* TEXTE EXTRAIT *
..........
ASL — Oui, parce qu’en général, on dit : un spectateur, c’est quelque chose qui regarde, qui est de l’autre côté de la barrière, qui est passif et qui profite, prend du plaisir. Ce mot « prendre du plaisir », ce n’est pas passif ! C’est actif. Et, à mon avis, un spectateur doit être actif. Bresson, il fabrique un film et il fabrique son spectateur. Renoir fabrique son spectateur. Mais, au-delà de ça, l’industrie fabrique les spectateurs. L’industrie américaine toute-puissante fabrique ses spectateurs qui vont pouvoir consommer tous ses produits à travers le monde. Pour qu’il soit universel, il faut qu’il soit passif. Le spectateur du cinéma américain, c’est un punching-ball. Il est dans son fauteuil et il reçoit les effets spéciaux. Bresson fabrique un spectateur qui ne va fonctionner que pour ses films. C’est le summum, parce que c’est arriver à faire que l’œuvre, qu’entre le réalisateur et le consommateur, disons, il y ait une sorte de symbiose.
Tu fabriques ton spectateur, toi aussi.
ASL — Je ne sais pas si je fabrique un spectateur, mais j’ai l’impression, en tout cas, que quand je fais quelque chose, ça ne s’éparpille pas. J’ai l’impression que je suis aussi du côté du spectateur des effets. Finalement, je fabrique quelque chose que j’aimerais recevoir.
..........
* CONSIGNES *
a - Dans le texte extrait, à quoi le spectateur du cinéma américain est-il comparé ?
b - Reproduisez le passage du texte extrait allant de « ASL — Je ne » à « que j’aimerais recevoir. ».
..........
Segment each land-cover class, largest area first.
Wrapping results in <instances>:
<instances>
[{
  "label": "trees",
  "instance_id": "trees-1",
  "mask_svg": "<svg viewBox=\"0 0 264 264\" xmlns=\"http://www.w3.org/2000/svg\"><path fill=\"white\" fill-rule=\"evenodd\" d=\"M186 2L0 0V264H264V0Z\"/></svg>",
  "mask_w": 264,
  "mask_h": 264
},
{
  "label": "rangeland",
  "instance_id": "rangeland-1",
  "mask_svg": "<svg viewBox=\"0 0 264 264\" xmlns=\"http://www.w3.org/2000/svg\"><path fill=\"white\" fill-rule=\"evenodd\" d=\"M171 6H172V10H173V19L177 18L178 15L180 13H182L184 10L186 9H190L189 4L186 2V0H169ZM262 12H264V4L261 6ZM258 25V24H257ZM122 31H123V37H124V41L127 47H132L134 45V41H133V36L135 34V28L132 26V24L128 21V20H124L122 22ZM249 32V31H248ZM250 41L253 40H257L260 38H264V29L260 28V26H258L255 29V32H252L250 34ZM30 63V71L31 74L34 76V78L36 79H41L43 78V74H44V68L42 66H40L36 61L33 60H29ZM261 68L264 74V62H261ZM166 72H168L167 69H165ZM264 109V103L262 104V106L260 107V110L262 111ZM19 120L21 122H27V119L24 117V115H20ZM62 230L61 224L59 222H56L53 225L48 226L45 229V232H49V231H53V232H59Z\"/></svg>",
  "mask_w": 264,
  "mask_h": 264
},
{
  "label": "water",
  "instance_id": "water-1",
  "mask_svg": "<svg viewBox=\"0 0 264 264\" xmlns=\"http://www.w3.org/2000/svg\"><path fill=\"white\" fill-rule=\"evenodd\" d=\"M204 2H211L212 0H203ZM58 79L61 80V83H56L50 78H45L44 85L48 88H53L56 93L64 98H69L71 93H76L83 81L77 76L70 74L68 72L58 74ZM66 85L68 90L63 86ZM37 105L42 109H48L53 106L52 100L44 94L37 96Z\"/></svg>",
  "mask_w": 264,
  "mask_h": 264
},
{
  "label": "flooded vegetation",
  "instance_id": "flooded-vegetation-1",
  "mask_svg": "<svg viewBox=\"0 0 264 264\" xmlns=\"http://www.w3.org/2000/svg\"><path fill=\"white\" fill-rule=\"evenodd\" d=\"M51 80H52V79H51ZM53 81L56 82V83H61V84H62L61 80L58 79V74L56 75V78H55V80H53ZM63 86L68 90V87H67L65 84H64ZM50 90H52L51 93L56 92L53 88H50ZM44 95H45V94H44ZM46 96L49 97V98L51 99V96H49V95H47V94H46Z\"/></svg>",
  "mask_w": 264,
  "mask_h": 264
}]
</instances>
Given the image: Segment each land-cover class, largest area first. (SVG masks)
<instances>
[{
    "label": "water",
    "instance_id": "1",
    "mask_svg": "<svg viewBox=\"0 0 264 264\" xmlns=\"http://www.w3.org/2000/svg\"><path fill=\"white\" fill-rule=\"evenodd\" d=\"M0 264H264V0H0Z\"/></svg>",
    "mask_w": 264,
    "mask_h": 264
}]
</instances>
..........
* RÉPONSES ATTENDUES *
a - À un punching-ball.

b -
ASL — Je ne sais pas si je fabrique un spectateur, mais j’ai l’impression, en tout cas, que quand je fais quelque chose, ça ne s’éparpille pas. J’ai l’impression que je suis aussi du côté du spectateur des effets. Finalement, je fabrique quelque chose que j’aimerais recevoir.